Complete Plumbing recommends installing a Catalytic Carbon Whole house water filtration system by Aqualistic Water Products to remove most of the harmful chemicals in your city water, leaving you with bottled quality water at every faucet in your home.
Fix leaky faucets. For every leak stopped, you can save 20 gallons of water per day.
Develop a watering schedule for your irrigation system. To learn more, visit www.bewaterwise.com/calculator.html.
Use native plants in your landscaping. Planting and maintaining beautiful California native and water-friendly plants can save between 1,000 and 1,800 gallons per month.
Install a high-efficiency toilet or clothes washer. A temporary rebate program is still available. Other rebates are also available for sprinklers and artificial turf. To learn more, visitwww.ocwatersmart.com.
MWDSC has its own water conservation website. To find out more information on water-saving plants and other useful tips, visit www.bewaterwise.com.
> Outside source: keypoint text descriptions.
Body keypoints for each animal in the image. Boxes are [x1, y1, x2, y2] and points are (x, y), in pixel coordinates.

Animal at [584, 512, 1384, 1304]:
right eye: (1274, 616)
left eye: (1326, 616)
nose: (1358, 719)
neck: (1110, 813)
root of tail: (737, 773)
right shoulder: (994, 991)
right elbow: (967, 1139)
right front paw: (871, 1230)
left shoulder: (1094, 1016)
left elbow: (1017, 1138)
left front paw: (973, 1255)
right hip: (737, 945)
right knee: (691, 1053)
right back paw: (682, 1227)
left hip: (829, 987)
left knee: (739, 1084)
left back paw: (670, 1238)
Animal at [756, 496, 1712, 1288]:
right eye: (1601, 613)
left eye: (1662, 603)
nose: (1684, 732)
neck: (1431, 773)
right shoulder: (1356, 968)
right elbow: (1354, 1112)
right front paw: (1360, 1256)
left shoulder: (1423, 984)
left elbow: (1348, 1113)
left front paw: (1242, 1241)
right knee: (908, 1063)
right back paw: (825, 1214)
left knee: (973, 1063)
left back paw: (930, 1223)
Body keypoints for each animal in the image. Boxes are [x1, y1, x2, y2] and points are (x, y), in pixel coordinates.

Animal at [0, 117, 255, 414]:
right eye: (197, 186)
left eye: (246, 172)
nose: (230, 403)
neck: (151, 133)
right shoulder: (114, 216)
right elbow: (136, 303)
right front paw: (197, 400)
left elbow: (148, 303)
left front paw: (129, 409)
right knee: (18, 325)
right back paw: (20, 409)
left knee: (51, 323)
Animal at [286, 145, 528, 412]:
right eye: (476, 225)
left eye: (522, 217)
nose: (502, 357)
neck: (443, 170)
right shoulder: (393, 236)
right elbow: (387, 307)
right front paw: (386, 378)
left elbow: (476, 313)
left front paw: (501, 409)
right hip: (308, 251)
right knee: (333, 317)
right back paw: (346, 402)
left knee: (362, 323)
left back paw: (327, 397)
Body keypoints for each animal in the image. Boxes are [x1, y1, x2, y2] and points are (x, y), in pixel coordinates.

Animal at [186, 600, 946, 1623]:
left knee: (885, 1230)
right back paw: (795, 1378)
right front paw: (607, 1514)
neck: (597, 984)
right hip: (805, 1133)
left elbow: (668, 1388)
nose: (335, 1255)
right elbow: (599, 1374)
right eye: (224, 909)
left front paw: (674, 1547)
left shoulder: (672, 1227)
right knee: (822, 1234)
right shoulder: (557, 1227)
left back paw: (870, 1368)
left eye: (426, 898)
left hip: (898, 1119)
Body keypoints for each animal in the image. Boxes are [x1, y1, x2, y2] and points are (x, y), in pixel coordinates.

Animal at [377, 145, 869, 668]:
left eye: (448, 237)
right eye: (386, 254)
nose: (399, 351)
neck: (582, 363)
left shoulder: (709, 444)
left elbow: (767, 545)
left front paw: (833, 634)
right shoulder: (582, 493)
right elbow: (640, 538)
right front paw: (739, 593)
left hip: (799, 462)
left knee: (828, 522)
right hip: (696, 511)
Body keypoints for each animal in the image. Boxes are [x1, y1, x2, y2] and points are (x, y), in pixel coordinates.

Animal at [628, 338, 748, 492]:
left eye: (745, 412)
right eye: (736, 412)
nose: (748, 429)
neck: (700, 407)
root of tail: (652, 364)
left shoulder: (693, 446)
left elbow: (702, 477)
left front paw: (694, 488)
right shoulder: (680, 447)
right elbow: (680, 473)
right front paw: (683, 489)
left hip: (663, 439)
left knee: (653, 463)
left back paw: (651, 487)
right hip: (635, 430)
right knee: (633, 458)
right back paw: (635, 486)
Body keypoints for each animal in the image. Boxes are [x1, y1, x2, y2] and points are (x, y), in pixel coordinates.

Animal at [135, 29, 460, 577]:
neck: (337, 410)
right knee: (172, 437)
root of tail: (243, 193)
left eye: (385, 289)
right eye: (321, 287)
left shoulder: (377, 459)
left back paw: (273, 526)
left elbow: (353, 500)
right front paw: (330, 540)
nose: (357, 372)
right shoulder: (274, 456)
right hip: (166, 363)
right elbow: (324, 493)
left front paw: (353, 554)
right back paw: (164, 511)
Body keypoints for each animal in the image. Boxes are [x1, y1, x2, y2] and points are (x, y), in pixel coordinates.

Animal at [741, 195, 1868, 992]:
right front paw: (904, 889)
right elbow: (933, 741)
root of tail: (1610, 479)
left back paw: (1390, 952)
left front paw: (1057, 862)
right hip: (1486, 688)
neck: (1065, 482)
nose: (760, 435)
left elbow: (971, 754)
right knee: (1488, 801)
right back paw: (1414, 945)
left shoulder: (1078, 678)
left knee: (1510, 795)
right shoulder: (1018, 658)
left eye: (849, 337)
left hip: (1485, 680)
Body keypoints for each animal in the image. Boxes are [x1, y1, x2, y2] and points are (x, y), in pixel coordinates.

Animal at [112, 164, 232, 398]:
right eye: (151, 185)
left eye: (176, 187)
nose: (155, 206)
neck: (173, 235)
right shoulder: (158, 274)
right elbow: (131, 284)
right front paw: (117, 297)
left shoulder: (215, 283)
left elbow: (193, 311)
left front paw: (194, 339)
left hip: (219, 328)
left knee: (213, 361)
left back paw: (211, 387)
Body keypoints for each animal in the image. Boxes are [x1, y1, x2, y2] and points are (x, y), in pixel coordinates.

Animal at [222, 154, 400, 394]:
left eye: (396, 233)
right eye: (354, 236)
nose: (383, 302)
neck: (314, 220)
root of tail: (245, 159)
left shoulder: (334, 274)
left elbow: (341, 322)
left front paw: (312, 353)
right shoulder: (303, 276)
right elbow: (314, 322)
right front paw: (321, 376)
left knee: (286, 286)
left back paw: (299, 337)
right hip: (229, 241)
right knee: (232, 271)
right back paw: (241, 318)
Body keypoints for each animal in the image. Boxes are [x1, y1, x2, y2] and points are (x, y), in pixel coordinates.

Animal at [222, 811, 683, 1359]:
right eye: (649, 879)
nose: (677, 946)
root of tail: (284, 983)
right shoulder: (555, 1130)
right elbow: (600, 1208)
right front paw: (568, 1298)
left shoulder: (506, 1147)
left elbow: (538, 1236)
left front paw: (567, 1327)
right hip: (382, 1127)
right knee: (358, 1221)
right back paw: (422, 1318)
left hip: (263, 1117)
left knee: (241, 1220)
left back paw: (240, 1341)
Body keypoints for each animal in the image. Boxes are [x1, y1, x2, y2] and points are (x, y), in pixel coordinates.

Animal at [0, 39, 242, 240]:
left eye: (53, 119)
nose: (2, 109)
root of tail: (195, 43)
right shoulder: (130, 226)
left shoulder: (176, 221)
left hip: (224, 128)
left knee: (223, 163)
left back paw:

LA PALMA RESIDENTS should make sure that their plumbing systems are in good working order and are leak-free. This is important, not only for saving money on your water bill and limiting damages to property, but it is our responsibility to provide clean fresh water for future generations.
DID YOU KNOW?
Regional wastewater collection, treatment, and disposal are served by the Orange County Sanitation District by way of agreement between the two agencies. Three separate OCSD trunk sewer systems collect La Palma’s flows within Denni Street (OCSD Los Alamitos Sub-Trunk), Moody Street (OCSD West-side Relief Interceptor), and Valley View Street (OCSD Miller-Holder Trunk). These regional systems convey wastewater flows from several north Orange County municipal sewer systems to OCSD’s treatment and reclamation facility in Fountain Valley.
The City’s service area ranges between approximately 35 feet to 55 feet above mean sea level, gently sloping from the northeast to the south and west. With this minimal elevation difference, City development planning has been essential to maintaining gravity flow conditions throughout the collection system. The City’s sewer system serves over 4,000 connections with approximately 30 miles of gravity sewers and over 700 manholes
Stormwater is water from rain that does not soak into the ground. It flows over paved areas like streets, sidewalks, and parking lots, as well as roofs and sloped lawns. As it flows, the stormwater collects and carries pollutants such as litter, pet waste, pesticides, fertilizers, and motor oil. This “toxic soup” then flows through a massive system of pipes and channels directly into our local waterways and the ocean.
What is the difference between the storm drain system and the sanitary sewer system?
The storm drain system and sanitary sewer system are both large conveyance systems of underground pipes. This leads to the misconception that the systems are one and the same. They are in fact separated and serve different purposes.
The sanitary sewer system transports domestic sewage to a treatment plant. Domestic sewage includes wastewater from household and commercial plumbing, such as toilets, showers, and sinks. There, contaminants are removed from the sewage through a multi-stage process, which includes settling, filtering, and biological and chemical treatment. The treated water is then discharged into local waterways or used as reclaimed water.
The storm drain system, on the other hand, was designed to prevent cities from flooding. Its purpose is to quickly transport rain runoff (stormwater) away from the city and into the nearest waterway, without treatment. And so, any pollution carried by stormwater also enters our waterways untreated.